Der von der unantastbaren Menschenwürde wegführende Trend ist auch derselbe, der zu Moralvergessenheit, Moralverdrängung und zuweilen sogar Moralverweigerung (A. Müller) führt, wie sie zunehmend in den Haltungen des heutigen Menschen zu beobachten sind. Der Verlust des Wertebewusstseins bei den Individuen unserer Gesellschaft kann nicht geleugnet werden. Es stechen zum Beispiel besonders das Abhandenkommen des wahren Familiensinns und der krasse Mangel an Schamhaftigkeit hervor. Aber auch in Wirtschaft und Politik wird der Verlust des Wertebewusstseins immer offensichtlicher. Aus der Perspektive der Menschenwürde wird die Moralvergessenheit zur schizophrenen Dramatik. Auf der einen Seite hat der Mensch nach wie vor eine klare Intuition seiner eigenen, nicht aufgebbaren und unermesslichen Würde. Auf der anderen Seite aber wird die selbstbeschämende Erfahrung, sich für das Böse entscheiden und es auch tun zu können, aus dem Bewusstsein ausgeblendet. Dies ist aber nur dann möglich, wenn Würde in erster Linie als eine Verpflichtung statt als unverlierbares, in gegenseitiger Anerkennung begründetes Privileg wahrgenommen wird. Das Bewusstsein, dass, wer eine „würdeverletzende“ Handlung begeht, sich selbst seine Würde nimmt, geht verloren.
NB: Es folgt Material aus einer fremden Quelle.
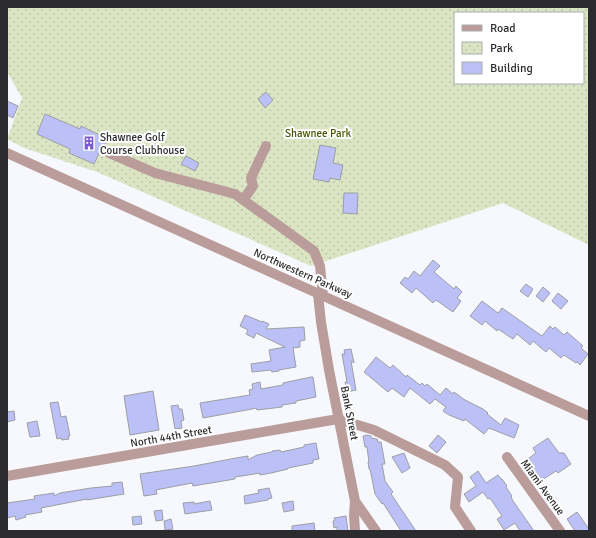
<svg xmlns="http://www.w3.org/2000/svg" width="596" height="538" viewBox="0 0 596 538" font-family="Signika,sans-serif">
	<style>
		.park { fill: url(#park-dots); fill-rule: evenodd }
		.building { fill: #bbc1f7; stroke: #9d9ea3 }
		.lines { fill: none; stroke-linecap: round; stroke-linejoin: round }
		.minor { stroke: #ba9d9a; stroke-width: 10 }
		.labels { text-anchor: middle; stroke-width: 4; stroke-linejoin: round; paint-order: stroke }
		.park-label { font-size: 11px; fill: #475900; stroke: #fff }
		.poi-label { font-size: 11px; fill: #2c2c2e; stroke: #fff; text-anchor: start }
		.street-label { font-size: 11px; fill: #2c2c2e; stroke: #fff }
	</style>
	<defs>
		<pattern id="park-dots" width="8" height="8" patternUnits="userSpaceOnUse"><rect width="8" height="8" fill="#dbe5c4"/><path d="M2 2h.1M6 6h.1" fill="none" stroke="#bcc5a9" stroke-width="1.8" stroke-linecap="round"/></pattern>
	</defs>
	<rect width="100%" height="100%" fill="#f7f8fe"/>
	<path class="park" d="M7 7H589V245L503 203 311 266 97 172 24 148 7 139 22 98 7 72ZM455 13H583V83H455Z"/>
	<path class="building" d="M266 92 273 100 265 108 258 99Z
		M7 101 18 106 13 118 7 115Z
		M45 114 80 129 81 126 108 139 104 148 102 147 94 164 69 153 70 149 37 134Z
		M320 145 336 148 333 163 343 165 340 180 330 178 329 182 313 179Z
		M186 156 199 163 195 171 181 164Z
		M344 193H358L357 214 343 213Z
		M433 260 440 266 434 272 454 289 456 286 462 292 457 298 461 301 453 312 436 300 433 303 416 288 412 293 400 283 405 277 408 279 414 271 420 276Z
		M526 284 533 289 528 297 520 291Z
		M543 287 550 293 543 302 536 296Z
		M558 293 568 301 561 309 552 301Z
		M482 301 498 313 502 308 542 336 550 326 553 329 555 327 564 335 567 332 583 346 581 348 588 354 580 365 577 362 576 363 564 355 561 358 549 348 546 352 533 341 530 345 517 334 513 339 498 329 497 331 485 321 482 325 470 316Z
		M245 315 262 322V321L269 324 266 329 304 327 305 340 300 341V347L293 348 296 367 279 370V371L272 372 271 370 252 372 251 364 271 361 269 350 285 347 256 333 254 338 246 334 248 330 240 326Z
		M351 349 354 363 351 361 356 390 347 392 345 382H347L342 354H345L344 350Z
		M376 357 390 368 393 365 406 377 407 375 420 385 422 383 425 386 427 384 440 395 446 388 453 394 454 392 465 400 483 409 488 413 487 414 501 425 505 418 519 425 515 436 514 438 489 428 484 434 465 419 464 421 449 415 443 411 446 407 435 399 430 404 410 388 404 397 392 388 388 392 364 372Z
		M311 377H313L316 397 296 401V403L282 405V407L257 410 256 408 252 409 203 418 200 403 250 395 249 390 253 389 252 384 260 382 261 389 283 385V383Z
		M153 391 159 430 130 435 124 396Z
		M58 402 61 417 66 416 70 436H68L69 439 62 440 61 438 57 439 50 403Z
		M178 405 179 409H182L184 420 181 421 182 428 175 429 171 406Z
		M14 411 15 420 7 422V412Z
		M37 421 40 436 30 437 27 423Z
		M367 435 371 436V438L377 439 378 442H381L385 464H382L385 481 393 492 391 494 416 531H401L383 503 382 504 375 494 370 469H369L368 462H369L367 447H365L363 436Z
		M438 435 446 442 437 453 429 446Z
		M548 438 559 453H564L571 464 558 473 556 471 542 480 533 468 530 470 525 461 536 453 533 448Z
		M316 443 319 459 313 460V463L288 468V469L271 473 260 475V473L248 475 235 477V479L193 486 192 483 171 487 156 490 157 494 144 496 140 474 194 466 236 458 248 456V460L257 455 272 452V451L280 450 281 452 304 447V445Z
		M404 453 410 468 402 473 392 457Z
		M478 471 486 483 498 475 501 479H502L507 486 506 487 512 496 511 497 513 501 534 531H520L515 523 504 530 497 519 502 516 490 498 488 499 483 492 469 502 464 494 476 486 470 477Z
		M122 482 124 494 87 500V499L41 508 42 512 25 515 26 517 16 520 15 516 7 518V503L35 499 34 496 54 493V496L60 493 91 488 112 486V483Z
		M269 488 272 498 268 499V500L245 504 244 496 259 493 258 490Z
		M210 501 212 510 185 514 183 503 194 502V504Z
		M293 501 294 510 284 512 282 503Z
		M162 510 163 520 156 521 154 511Z
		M577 512 589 529V531H575L567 519Z
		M141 516 142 524 133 525 132 517Z
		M346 516 348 531H337V527L334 528 333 521 335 520 334 518Z
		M171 519 173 529 165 530 164 521Z
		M314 523 315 531H292V526Z"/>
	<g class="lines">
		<path class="minor" d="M7 153C201 241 396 327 589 416
			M109 153 155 173 235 194 314 251 320 266 323 296
			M243 200 253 186 251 178 266 146
			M318 294 321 322 329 370 355 501 376 531
			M507 457 560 531
			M7 476 338 419 374 430 445 465 458 477 455 507 471 531
			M355 501 354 515 355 531"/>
	</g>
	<defs>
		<g id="building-bare" transform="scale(1.08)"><path d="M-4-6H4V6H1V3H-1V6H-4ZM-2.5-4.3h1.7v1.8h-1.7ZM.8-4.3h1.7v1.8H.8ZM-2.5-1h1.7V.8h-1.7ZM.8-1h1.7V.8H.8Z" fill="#7c58d2" stroke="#fff" stroke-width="2.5" paint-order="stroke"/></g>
	</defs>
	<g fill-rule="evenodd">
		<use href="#building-bare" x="89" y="143"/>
	</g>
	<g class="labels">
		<g class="park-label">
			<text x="318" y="137">Shawnee Park</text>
		</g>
		<g class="poi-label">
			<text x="100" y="141">Shawnee Golf<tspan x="100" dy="13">Course Clubhouse</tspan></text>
		</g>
		<g class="street-label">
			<text transform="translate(303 273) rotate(24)" y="4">Northwestern Parkway</text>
			<text transform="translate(350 413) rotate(79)" y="4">Bank Street</text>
			<text transform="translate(171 436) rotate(-10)" y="4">North 44th Street</text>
			<text transform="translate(543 487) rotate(54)" y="4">Miami Avenue</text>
		</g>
	</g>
	<rect width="596" height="538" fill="none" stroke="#2c2c2e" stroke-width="16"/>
	<rect x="454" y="12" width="130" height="72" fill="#ffffff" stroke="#ababab"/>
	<rect x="462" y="25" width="20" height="6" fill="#ba9d9a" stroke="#ababab"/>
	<text x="490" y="32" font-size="12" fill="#2c2c2e">Road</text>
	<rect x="462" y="42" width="20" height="12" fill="url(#park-dots)" stroke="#ababab"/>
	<text x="490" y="52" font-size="12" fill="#2c2c2e">Park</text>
	<rect x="462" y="62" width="20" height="12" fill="#bbc1f7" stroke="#ababab"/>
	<text x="490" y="72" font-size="12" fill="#2c2c2e">Building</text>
</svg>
Es bleibt die Hoffnung, dass unsere Kultur sich auf den Begriff der Menschenwürde besinnt, und damit der Mensch sein zum Teil verlorenes Moralbewusstsein wiedererlangt. Dazu will diese und die kommende Ausgabe von Imago Hominis einen Beitrag leisten. Warum die Menschenwürde nicht zur Diskussion steht, bringt W. Schweidler zur Sprache. Nicht jeder philosophische Exkurs ist in der Lage, die Menschenwürde so zu fundamentieren, dass die sich daraus ableitenden Konsequenzen nicht doch zu einem Verlust derselben führen. Dies wird eindrucksvoll in der Arbeit von J. Rosado über den Begriff der Menschenwürde in der Anthropologie von K. Wojtyła erläutert. Wie die bereits erwähnte Verknüpfung von Würde und Moralbewusstsein aus philosophischer Sicht erläutert werden kann, wird in den Beiträgen von T. S. Hoffmann und W. Kohlenberger aufgezeigt.